» **What the task requires**: All of the data below must be reproduced word for word, but without its images.

» **Input data**:
★ ★ ★ ★ ★
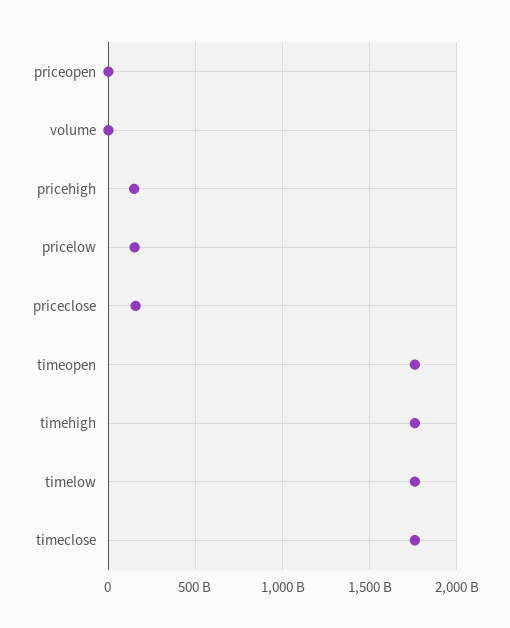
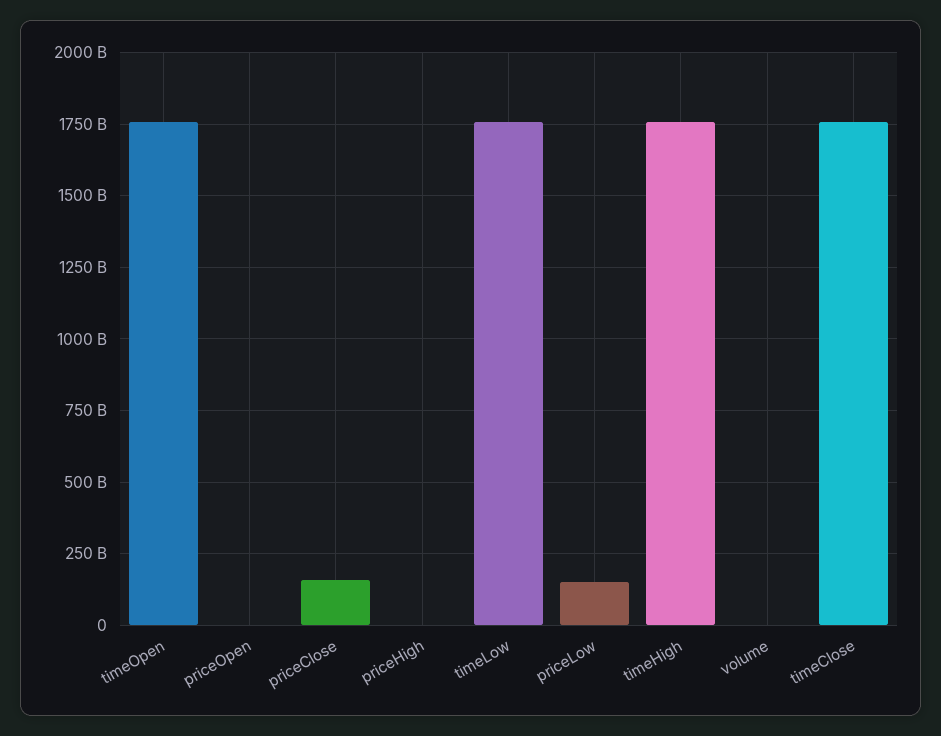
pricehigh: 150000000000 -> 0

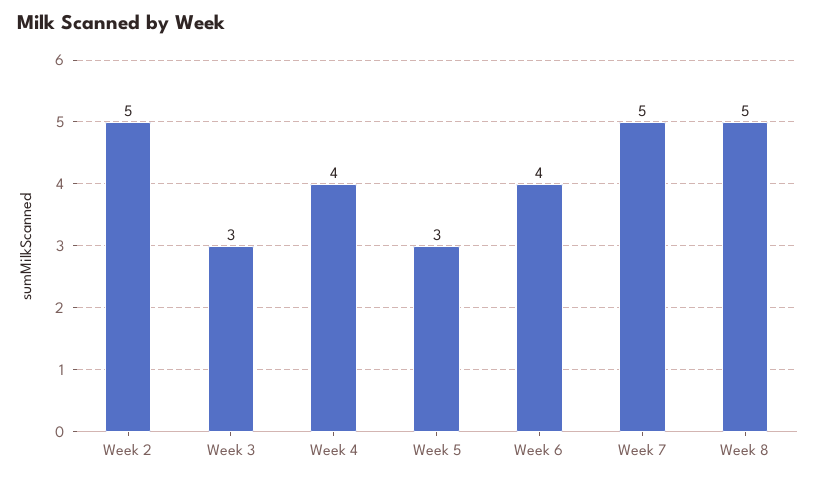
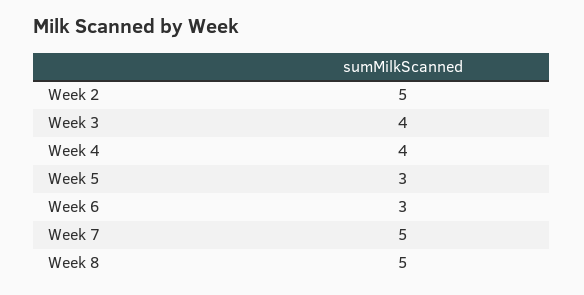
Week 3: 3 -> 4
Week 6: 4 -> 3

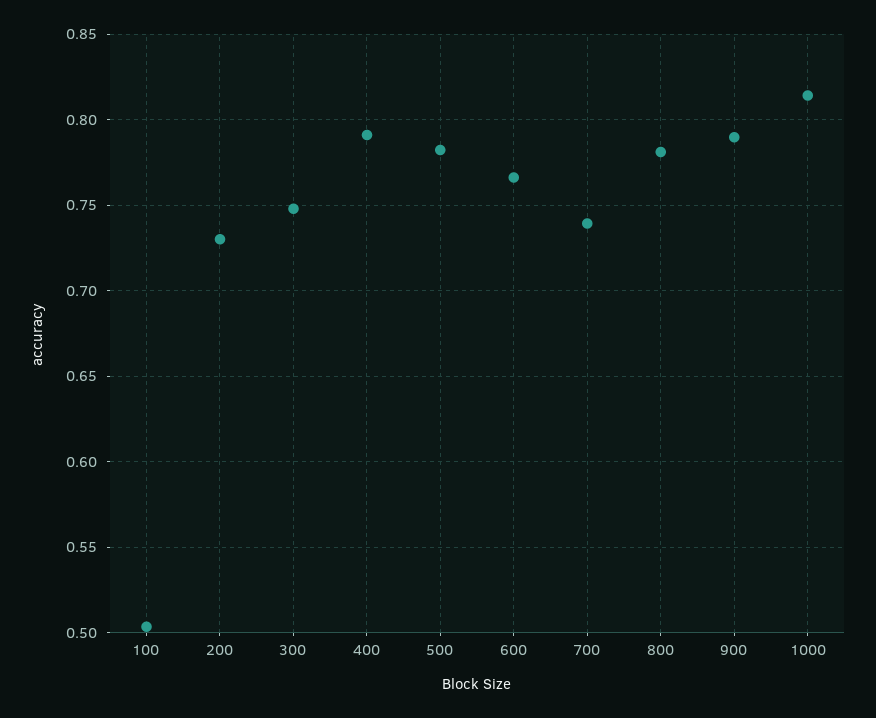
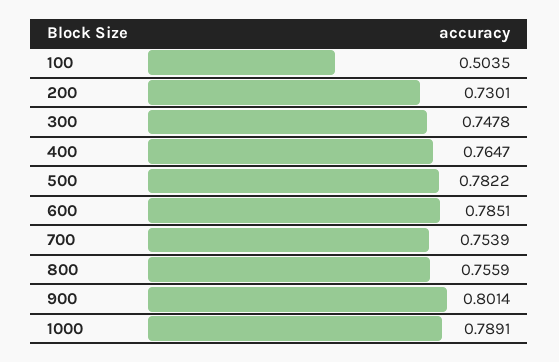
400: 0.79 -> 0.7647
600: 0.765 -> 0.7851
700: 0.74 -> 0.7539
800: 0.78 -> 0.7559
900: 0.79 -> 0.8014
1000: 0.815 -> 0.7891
★ ★ ★ ★ ★
» **Task output**:
pricehigh: 150000000000 -> 0

Week 3: 3 -> 4
Week 6: 4 -> 3

400: 0.79 -> 0.7647
600: 0.765 -> 0.7851
700: 0.74 -> 0.7539
800: 0.78 -> 0.7559
900: 0.79 -> 0.8014
1000: 0.815 -> 0.7891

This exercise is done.